Consolidating debts means putting all your outstanding loans into one loan. You can do this by either
- Taking out one personal loan to pay off all other debts
- Topping up your mortgage to pay off all other debts
Is debt consolidation cheaper?
By consolidating all your debts into one loan you may be able to drop your interest rate. If you have credit card debt, you may be able to consolidate this into a personal loan for a lower rate.
Mortgages are among the cheapest forms of credit available because the loan is secured on your home. If you roll all your credit card debt and personal loans, which have higher interest rates, into your mortgage, you will be able to pay off these loans at a much lower interest rate.
However, if you extend a five-year personal loan over 20 years, you will end up paying more overall even if the rate is lower.
Use our mortgage and loan calculators to check out the total cost of credit, so you can check which is the best option for you.
What term should I look for?
The term of your loan should match the lifetime of what you are buying. So for example, if you are using your mortgage to pay for short-term spending, such as changing your car, you should make sure that you repay the car loan part of the mortgage over a shorter term. A typical car loan is repaid over three to five years, whereas the mortgage term could be 20 years. If you pay for the car over 20 years, it will cost you far more in interest and you’ll be paying for it long after you have gotten rid of the car.
Some lenders offer flexible repayment arrangements so that the personal loan portion of the new consolidated loan can be paid off within the original term, but at the lower rate of interest.
Under the Central Banks Consumer Protection Code your lender must give you, in writing, an indication of costs of your existing loans compared with the cost of the new mortgage you are considering.
Original mortgage and personal loan plan
|Loan details||Amount owing||Remaining term||Typical APRC||Monthly payments||Cost of credit|
|Existing mortgage||€100,000||20 years||4.1||€607||€45,750|
|Home improvement loan||€30,000||7 years||7.9||€462||€8,811|
|Car loan||€18,000||5 years||8.5||€367||€3,995|
|Personal loan||€10,000||5 years||10.1||€211||€2,648|
New consolidated loan plan
|Amount owing||Remaining term||Typical
|Monthly payments||Cost of credit|
|New mortgage||€158,000||20 years||4.1||€959||€72,286|
Extra cost of a consolidated loan over 20 years: €11,082 (€72,286 less €61,204)
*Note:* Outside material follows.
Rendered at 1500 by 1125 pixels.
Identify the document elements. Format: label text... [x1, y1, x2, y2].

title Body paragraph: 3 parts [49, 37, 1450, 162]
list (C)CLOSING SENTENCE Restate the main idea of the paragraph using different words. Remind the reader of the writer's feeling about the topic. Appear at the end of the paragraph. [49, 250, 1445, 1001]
Despite the lower APRC and lower monthly repayments, in the long run the new loan plan would cost you €11,082 (over 20 years) more than the original plan. This is because you are now paying for the old loans over 20 years, instead of the shorter original loan terms.
Where can you apply for consolidated loans?
You can apply with your existing mortgage lender. Or you could decide to switch to another lender offering a cheaper mortgage rate, and take out a larger mortgage to cover the extra borrowing. Be aware that many lenders do not offer these types of mortgages at present.
How flexible is it to consolidate your loans with your mortgage?
It is quite flexible as long as you have a variable rate mortgage. If your lender will allow you to pay off your smaller loans over the shorter term than your original mortgage, it is even more flexible. A variable rate mortgage means you can pay more when you can and pay lump sums to reduce interest and clear your debt earlier than planned.
If you have a fixed rate mortgage, you usually cannot pay lump sums off your mortgage or clear your mortgage during the fixed rate period. However, a fixed rate will give you certainty that your repayments will not go up during the fixed rate period.
But you need to consider all the costs.
Fees and charges you may not have thought about
There are fees you may have to pay if you decide to consolidate your loans with your mortgage.
|Fee||Reason for charge|
|Valuation fee||This is a fee paid to a professional valuer to estimate the market value of your home. Some lenders may offer to pay for this.|
|Legal fees and outlay||This is the fee and other costs your solicitor charges for the legal work involved in changing the original mortgage deed. Some lenders may offer to pay some or all of your legal fees, so check this before you apply.|
|Mortgage protection insurance||This is a life insurance policy that will pay off your mortgage if you die during the term. You need to increase the amount of cover if you consolidate your loans with your mortgage.|
You should also remember that the new, larger mortgage is secured on your home and if you fail to make payments, your home could be at risk. Despite the lower rate of interest on the consolidated loan, you can end up paying more overall because the new loan lasts much longer than the original loans.